The newly chosen chief executive of Pheasants Forever says she will strive to broaden the organization's membership base and diversify its funding sources as she takes over one of the nation's most successful wildlife habitat groups.

Marilyn Vetter of New Richmond, Wis., was announced Monday as the successor to Howard Vincent, the president and CEO who will soon retire after heading one of Minnesota's largest nonprofits since 2000. Vetter has been a member of Pheasants Forever's board of directors since 2015. She was one of 125 people around the country who vied for the job.

According to last year's Star Tribune listing of the state's highest-paid executives in the nonprofit realm, Vincent received $371,000 in compensation. When Vetter officially takes over Feb. 1, she will oversee a $100 million budget and a staff of 425 people, including government lobbyists and about 300 wildlife biologists.

"I don't anticipate coming in and making a lot of changes,'' said Vetter, a deeply experienced wingshooter who owns Sharp Shooter's Kennel with her husband, Clyde. They handle and train German short-haired pointers.

Aware that other wildlife habitat and conservation groups have suffered membership declines from the aging out of longtime hunters, Vetter said she stressed in her job interview that Pheasants Forever (PF) needs to attract more women and more hunting families who have young children. Women are the fastest-growing demographic in PF, she said, and a 2022 report on overall hunting and shooting sports said female participation has grown from 16% a decade ago to 27% in 2021.

Vetter becomes the third person and first woman to lead PF in its 40-year history. Jeff Finden served in that role when the organization formed in 1982. It was founded by Star Tribune outdoors columnist Dennis Anderson, along with friends and supporters. At the time, he was a columnist at the St. Paul Pioneer Press. Anderson is not currently affiliated with the nonprofit.

Vetter said she will be taking over an organization that is remarkably healthy considering the fund-raising challenges brought on by COVID-19 and its related cancellations of local membership banquets.

Her job is to "keep air in the balloon,'' she said, and one of her goals is to build on the organization's corporate partnerships by making appeals to private-sector, social-responsibility funds. Also important to the future of PF is winning more support from other hunting and outdoors audiences that benefit from grassland habitat work.

Immediately this year, Vetter said, PF will be heavily focused on lobbying for conservation-related provisions in the federal Farm Bill, North American Grasslands Conservation Act and other legislation.
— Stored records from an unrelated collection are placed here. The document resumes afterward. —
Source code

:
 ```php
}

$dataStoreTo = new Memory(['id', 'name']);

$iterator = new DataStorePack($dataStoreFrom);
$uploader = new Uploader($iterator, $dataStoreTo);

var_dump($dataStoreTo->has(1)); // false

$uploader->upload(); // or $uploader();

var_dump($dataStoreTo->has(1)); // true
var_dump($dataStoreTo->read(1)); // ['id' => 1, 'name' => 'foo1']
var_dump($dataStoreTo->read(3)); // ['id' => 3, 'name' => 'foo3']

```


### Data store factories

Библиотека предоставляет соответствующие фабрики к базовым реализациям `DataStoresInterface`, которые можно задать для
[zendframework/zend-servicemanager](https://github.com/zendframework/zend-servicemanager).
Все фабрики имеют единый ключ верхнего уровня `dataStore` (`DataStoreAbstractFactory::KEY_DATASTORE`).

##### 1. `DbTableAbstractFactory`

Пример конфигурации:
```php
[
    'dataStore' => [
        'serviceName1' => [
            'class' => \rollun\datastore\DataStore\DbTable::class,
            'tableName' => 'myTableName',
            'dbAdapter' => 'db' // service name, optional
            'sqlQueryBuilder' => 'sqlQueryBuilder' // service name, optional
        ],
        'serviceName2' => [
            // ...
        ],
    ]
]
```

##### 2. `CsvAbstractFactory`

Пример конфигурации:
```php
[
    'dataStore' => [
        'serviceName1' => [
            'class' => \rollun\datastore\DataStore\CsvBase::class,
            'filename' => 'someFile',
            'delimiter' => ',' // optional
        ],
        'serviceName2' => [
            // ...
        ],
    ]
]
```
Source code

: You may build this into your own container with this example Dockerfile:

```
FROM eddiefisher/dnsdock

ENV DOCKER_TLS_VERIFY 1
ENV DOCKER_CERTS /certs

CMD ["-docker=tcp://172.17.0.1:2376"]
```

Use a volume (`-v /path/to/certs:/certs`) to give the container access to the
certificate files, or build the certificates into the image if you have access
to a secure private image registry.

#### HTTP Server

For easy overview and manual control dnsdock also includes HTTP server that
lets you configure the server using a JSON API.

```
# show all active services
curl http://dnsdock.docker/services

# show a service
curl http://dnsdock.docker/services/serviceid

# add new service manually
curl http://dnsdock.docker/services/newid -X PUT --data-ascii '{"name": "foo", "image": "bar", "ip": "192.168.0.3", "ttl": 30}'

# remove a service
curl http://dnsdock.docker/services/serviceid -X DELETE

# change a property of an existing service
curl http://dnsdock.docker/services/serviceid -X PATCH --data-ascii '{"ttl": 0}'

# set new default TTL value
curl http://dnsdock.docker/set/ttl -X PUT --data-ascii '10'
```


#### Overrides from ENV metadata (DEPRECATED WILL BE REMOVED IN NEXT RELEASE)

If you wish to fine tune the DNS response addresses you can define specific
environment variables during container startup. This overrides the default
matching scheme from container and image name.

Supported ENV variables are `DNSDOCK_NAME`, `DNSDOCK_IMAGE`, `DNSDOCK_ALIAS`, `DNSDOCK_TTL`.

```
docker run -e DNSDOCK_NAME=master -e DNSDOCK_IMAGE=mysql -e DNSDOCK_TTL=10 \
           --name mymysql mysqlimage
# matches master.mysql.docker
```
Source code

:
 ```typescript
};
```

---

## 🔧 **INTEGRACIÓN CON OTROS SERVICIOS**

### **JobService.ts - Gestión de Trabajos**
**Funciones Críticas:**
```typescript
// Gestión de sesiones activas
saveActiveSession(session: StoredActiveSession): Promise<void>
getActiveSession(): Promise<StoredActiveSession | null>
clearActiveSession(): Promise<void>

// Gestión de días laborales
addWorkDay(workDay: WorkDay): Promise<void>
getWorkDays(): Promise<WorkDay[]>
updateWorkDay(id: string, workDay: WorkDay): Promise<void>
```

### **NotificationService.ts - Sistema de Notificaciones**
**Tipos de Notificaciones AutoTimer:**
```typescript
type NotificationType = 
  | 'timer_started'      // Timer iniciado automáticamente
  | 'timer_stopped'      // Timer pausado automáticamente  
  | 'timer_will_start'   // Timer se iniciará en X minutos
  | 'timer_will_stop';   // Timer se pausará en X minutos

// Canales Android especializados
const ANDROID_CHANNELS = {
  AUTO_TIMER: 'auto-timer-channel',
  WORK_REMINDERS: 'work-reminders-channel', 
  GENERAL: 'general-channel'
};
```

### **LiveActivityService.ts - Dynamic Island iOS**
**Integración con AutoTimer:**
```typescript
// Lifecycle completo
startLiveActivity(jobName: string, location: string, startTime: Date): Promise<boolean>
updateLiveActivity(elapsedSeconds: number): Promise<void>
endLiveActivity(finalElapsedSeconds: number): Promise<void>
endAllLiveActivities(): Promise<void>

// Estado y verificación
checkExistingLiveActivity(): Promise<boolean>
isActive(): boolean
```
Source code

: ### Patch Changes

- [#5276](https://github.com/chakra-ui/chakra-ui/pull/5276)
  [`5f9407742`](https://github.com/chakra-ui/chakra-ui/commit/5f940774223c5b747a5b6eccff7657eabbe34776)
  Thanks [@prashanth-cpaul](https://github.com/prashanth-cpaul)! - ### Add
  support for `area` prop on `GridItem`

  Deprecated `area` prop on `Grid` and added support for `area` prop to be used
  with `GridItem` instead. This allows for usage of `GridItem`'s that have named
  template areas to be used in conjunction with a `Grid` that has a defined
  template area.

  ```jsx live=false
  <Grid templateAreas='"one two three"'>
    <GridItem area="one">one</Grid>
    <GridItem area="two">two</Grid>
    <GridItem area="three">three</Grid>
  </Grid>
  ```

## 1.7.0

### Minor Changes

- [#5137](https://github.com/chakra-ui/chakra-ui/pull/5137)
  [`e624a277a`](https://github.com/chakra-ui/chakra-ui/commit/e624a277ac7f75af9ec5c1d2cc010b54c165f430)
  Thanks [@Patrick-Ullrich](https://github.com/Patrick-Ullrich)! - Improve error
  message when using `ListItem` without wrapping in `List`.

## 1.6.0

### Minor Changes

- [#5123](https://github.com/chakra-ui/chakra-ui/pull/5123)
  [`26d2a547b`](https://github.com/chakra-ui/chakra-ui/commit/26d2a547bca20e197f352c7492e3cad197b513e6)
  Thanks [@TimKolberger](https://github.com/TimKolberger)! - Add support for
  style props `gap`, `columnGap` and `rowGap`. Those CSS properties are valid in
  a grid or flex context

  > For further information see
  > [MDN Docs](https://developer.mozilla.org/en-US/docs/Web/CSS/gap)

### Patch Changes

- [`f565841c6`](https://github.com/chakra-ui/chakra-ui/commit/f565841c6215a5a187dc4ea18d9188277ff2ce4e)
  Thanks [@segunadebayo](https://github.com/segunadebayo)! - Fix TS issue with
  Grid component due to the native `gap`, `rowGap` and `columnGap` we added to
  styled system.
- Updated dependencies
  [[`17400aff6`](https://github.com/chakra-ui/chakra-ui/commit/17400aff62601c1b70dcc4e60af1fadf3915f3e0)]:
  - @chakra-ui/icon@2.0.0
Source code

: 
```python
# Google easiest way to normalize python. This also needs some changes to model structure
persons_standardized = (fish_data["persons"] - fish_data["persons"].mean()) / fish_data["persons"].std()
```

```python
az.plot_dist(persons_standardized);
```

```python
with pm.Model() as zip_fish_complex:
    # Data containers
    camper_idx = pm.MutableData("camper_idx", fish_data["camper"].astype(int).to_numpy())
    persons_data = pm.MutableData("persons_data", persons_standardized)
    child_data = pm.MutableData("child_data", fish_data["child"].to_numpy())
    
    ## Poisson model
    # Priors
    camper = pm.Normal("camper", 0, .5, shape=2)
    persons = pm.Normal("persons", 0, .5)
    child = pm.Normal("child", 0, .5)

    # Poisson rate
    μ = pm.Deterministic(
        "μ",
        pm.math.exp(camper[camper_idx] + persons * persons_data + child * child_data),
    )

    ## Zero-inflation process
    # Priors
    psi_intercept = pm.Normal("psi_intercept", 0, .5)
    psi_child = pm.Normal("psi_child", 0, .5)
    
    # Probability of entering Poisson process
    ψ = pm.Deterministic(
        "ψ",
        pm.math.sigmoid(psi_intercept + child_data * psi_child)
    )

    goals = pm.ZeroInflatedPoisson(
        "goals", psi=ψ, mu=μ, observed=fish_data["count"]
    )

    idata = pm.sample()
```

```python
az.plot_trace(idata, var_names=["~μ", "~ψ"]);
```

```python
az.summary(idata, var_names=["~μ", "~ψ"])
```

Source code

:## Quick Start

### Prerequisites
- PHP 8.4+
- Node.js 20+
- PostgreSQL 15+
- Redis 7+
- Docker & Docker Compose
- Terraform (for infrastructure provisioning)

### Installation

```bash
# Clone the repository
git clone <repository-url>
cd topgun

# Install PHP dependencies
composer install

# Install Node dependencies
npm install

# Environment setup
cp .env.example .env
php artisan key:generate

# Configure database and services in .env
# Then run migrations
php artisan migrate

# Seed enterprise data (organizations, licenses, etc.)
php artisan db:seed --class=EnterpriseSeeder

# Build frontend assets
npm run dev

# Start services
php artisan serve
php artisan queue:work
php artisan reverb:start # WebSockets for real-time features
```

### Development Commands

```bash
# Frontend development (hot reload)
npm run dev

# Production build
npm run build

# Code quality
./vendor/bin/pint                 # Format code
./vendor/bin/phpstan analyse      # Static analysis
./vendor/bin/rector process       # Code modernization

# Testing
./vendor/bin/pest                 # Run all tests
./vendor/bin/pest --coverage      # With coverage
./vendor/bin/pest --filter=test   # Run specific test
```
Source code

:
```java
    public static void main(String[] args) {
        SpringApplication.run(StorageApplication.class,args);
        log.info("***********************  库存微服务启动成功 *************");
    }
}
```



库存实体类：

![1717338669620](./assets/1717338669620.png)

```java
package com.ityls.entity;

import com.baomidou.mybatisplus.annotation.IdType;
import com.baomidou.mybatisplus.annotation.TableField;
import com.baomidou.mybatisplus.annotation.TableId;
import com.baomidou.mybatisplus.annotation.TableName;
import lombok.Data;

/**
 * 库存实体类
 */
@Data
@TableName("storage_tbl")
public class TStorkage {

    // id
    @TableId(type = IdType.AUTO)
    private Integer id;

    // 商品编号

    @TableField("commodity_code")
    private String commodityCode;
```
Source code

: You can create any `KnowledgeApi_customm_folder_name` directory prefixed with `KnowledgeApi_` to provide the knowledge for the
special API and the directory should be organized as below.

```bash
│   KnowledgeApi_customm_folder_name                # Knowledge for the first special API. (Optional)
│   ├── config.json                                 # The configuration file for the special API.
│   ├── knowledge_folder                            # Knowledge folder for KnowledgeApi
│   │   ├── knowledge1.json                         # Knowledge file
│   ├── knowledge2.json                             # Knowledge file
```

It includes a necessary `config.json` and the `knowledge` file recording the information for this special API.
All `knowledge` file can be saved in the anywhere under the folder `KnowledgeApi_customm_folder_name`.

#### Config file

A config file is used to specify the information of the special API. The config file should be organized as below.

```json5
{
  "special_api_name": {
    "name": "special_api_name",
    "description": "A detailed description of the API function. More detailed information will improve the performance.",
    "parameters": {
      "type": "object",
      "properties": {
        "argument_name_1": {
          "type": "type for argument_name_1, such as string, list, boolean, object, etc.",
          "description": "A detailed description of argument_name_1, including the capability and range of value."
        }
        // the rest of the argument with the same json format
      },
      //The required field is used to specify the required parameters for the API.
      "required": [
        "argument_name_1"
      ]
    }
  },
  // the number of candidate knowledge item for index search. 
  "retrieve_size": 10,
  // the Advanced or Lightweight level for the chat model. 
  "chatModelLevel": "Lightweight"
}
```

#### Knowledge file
Vetter, 55, grew up as the youngest of seven children on a family farm near Anamoose, N.D. Her father didn't hunt, but the kids did. She obtained a communications degree from the University of North Dakota in Grand Forks and spent time early in her career as a political news reporter at KFYR Radio in Bismarck. She left journalism for jobs in strategic management, government affairs, marketing and communications at Horizon Therapeutics, Takeda Pharmaceutical and Organon. She also served on the Chicagoland Chamber of Commerce before moving to New Richmond 26 years ago.

For more than two decades, Vetter served on the executive council of the North American Versatile Hunting Dog Association.